Labour police spokesperson Jacinda Ardern said the Government needed to prove the statistics were above board.
Ms Ardern said Judith Collins had given a verbal assurance that this was an isolated incident and Labour would like the Government to demonstrate what police had done to make sure that was the case.
Until that happens, the credibility of those statistics was in question, she said.
Mr Peters said an internal audit would not be enough to restore the public's faith.
Criminal Bar Association president Tony Bouchier said burglary figures are crucial as they are the one area where it is possible to see whether crime is on the wane or on the rise.
"The reason for that is burglary is a very personal thing, people tend to report burglary, so it's very concerning to hear that anybody is playing around with burglary statistics."
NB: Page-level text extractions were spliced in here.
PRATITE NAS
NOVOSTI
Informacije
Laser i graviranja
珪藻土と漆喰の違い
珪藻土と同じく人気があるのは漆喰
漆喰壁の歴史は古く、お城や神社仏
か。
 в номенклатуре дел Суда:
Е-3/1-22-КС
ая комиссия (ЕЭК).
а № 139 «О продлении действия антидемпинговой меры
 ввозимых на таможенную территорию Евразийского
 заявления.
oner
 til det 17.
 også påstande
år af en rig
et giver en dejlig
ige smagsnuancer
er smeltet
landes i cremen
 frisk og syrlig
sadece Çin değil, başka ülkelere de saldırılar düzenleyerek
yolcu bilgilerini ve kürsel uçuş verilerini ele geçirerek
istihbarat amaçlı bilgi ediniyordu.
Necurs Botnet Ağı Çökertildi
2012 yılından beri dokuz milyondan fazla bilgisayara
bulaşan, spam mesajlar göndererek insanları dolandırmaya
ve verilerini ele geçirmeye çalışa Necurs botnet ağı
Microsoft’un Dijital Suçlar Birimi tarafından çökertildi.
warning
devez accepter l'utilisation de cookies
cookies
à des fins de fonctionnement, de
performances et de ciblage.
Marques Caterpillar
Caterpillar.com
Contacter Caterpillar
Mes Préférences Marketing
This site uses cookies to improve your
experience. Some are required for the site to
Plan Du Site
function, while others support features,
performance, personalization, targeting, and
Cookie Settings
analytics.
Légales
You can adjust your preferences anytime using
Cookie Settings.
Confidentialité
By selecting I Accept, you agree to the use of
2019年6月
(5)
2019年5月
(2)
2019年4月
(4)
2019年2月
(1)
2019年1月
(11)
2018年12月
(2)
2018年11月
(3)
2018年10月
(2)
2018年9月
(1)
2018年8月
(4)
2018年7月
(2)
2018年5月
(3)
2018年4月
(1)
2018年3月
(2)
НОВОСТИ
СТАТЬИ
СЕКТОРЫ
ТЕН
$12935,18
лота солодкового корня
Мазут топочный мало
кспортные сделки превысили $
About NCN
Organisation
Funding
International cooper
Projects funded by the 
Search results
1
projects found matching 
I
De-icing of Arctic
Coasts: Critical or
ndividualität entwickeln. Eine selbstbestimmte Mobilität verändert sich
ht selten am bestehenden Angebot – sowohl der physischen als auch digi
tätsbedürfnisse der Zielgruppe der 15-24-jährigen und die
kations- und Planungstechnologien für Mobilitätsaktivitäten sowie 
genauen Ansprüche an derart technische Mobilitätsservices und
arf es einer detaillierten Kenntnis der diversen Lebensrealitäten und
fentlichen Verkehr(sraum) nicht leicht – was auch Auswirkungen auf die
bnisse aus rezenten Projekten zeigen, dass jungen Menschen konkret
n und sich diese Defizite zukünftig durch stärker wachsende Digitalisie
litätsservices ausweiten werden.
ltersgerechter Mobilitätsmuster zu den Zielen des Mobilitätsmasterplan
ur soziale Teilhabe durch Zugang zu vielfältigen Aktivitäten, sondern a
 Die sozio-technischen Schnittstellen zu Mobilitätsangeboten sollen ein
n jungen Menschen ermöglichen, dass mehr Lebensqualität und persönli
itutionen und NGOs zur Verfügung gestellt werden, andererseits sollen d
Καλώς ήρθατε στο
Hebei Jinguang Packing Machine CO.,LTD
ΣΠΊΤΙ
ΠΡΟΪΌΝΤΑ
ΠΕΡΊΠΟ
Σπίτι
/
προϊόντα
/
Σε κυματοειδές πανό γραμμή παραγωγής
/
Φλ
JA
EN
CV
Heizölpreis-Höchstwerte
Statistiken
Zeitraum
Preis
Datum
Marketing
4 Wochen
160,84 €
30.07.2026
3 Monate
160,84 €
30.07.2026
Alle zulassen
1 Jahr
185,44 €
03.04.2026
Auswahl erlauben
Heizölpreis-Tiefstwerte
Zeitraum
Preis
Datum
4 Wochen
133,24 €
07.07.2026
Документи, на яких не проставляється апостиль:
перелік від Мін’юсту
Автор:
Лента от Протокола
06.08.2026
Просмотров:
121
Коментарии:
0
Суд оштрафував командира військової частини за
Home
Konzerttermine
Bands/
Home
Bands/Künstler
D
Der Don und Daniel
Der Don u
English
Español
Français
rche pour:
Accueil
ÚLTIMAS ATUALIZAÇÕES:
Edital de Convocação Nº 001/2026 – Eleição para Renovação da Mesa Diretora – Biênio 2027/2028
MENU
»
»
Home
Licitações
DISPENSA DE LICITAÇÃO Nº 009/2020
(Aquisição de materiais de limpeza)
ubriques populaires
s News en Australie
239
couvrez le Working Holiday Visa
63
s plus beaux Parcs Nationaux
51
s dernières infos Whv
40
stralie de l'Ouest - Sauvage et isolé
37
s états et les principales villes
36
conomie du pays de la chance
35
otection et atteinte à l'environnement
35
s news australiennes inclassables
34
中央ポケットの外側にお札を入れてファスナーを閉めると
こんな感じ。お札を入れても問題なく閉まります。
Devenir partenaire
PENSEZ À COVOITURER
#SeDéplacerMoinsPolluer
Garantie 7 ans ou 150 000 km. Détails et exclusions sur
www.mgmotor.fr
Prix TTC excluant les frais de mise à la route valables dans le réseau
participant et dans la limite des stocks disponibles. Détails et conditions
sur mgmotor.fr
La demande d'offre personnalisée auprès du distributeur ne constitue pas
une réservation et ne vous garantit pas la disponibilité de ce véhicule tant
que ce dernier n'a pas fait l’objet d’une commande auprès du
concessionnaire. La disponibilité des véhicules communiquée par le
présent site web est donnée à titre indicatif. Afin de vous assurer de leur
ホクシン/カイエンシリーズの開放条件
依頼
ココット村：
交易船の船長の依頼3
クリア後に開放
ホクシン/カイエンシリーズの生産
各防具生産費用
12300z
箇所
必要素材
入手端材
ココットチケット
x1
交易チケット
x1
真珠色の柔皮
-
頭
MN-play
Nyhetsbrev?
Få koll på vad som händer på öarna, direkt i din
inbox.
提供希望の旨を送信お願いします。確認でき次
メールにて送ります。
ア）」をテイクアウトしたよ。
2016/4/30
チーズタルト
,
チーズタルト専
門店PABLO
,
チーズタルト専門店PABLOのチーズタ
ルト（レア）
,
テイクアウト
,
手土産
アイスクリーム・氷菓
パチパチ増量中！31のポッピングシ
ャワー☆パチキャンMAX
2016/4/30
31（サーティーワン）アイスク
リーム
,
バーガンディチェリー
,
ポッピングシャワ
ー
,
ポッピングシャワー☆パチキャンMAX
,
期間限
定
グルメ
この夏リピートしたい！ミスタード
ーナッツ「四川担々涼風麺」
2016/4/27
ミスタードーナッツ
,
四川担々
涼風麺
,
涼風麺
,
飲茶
Police Association president Greg O'Connor said he believed it was an incident isolated to that area.
However, Mr O'Connor said local managers were under huge pressure to deliver in an environment where statistics were everything.
IPCA not taking further action
The Independent Police Conduct Authority says it received three anonymous letters of complaint about the issue in 2012, which it forwarded to police.
It said on Tuesday it has received further information it was waiting for from police about their investigation, and has decided not to revisit the issue.
The authority said if any further complaints come through about police coding practices, it would consider them as it always does.
It said police have taken employment action in respect of the officers involved, and the Commissioner has publicly accepted that errors were made and have since been rectified.